EXTRACTED TEXT:
┏━━

Putting the Pieces Together. We now describe how to put the pieces together. The combined protocol is given in Fig. 11. Since the tools we use are information-theoretically secure, the information theoretic security of \(\pi _{\textsc {comb}}\) is fairly straight forward to argue, using the arguments we gave above for the security of the individual sub-protocols.
Fig. 11.

The combined protocol \(\pi _{\textsc {comb}}\)

Termination. To analyze termination, we use that each party is in at most \(d = O(1)\) committees and that \(n = O(m)\). Let \(\delta = m/(8nd)\). If less than \(\delta n\) parties are corrupted, there will be at most \(d \delta n = m/8\) committees which even contain a corrupted member. Therefore the total number of corrupted committees plus crashable committees will be at most m / 8. Since the outer protocol is secure (including termination guarantee) against m / 8 malicious corruptions, it follows that the combined protocol guarantees termination against \(\delta n\) malicious corruptions.

Complexity. We now address the complexity of the combined protocol when run in inner-hybrid model. We count one computational step by some \(\mathcal {F}_j\) as 1 towards the complexity. We count one computational step by some \(\mathsf {P}_i\) as 1 towards the complexity. We count the sending of a message x by some \(\mathsf {P}_i\) as \(\vert x \vert \) towards the complexity. We count the broadcast of one bit to \(\log (n)\) parties as \({\text {polylog}}(n)\). Notice that throughout the protocol, we ever only broadcast to sets of parties of constant size, as all committees have constant size. Let c denote the complexity of running the outer protocol as a plain protocol. We want to compute the complexity of running the combined protocol and show that it is of the form \(O(c \cdot {\text {polylog}}(n)) + {\text {poly}}(n,\lambda )\). This would show that the overhead of the outer protocol is \({\text {OH}}= {\text {polylog}}(n)\). The emulation of the computation of the outer protocol clearly introduces no other overhead than the abort handling, key generation and the encryption of messages. It is clear that crash handling sends at most \(O(n^2)\) messages of constant size. This can be swallowed by the \({\text {poly}}(n,\lambda )\) term. It is clear that one attempt of a key generation of a key of length k will have complexity O(k), as secret sharing is done among a constant number of parties and secret sharing and reconstruction is linear and we broadcast a constant number of messages in one attempt. Since C initially has constant size and each attempt of generating a key sees the size of C go down by at least 1 and the procedure stops when \(C = \emptyset \), it follows that key generation has complexity O(k). By assumption the overall complexity of key generation and sending a message is therefore \(O(k) + {\text {poly}}(\lambda )\). There are in the order of \(2 n + m^2 \mathsf {R}_{\textsc {out}}\) messages, so the total complexity of sending the encrypted messages of total length M will be \(O(M) + (2n+m^2) \cdot {\text {poly}}(\lambda )\). The total length M of the messages is already counted as part of the complexity c and can therefore be swallowed by the \(O(c \cdot {\text {polylog}}(n))\) terms. The remaining \((2n\,+\,m^2) \cdot {\text {poly}}(\lambda )\) can be swallowed by \({\text {poly}}(n,\lambda )\) as \(m = O(n)\).

┗━━

COLLECTED DATA:
┏━━

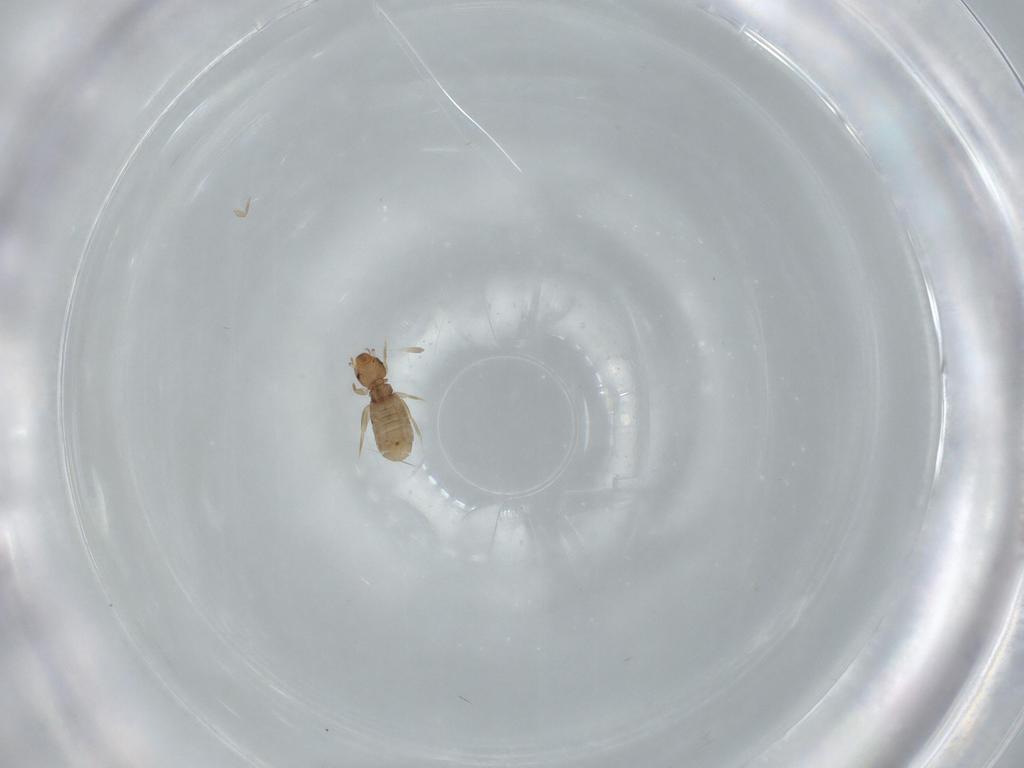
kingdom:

┗━━

DIRECTIONS FOR THIS TASK: In the combined protocol excerpt, why does the protocol only ever broadcast to sets of parties of constant size? The material plays no part in this exercise.

ANSWER FOR THIS EXERCISE: All committees have constant size.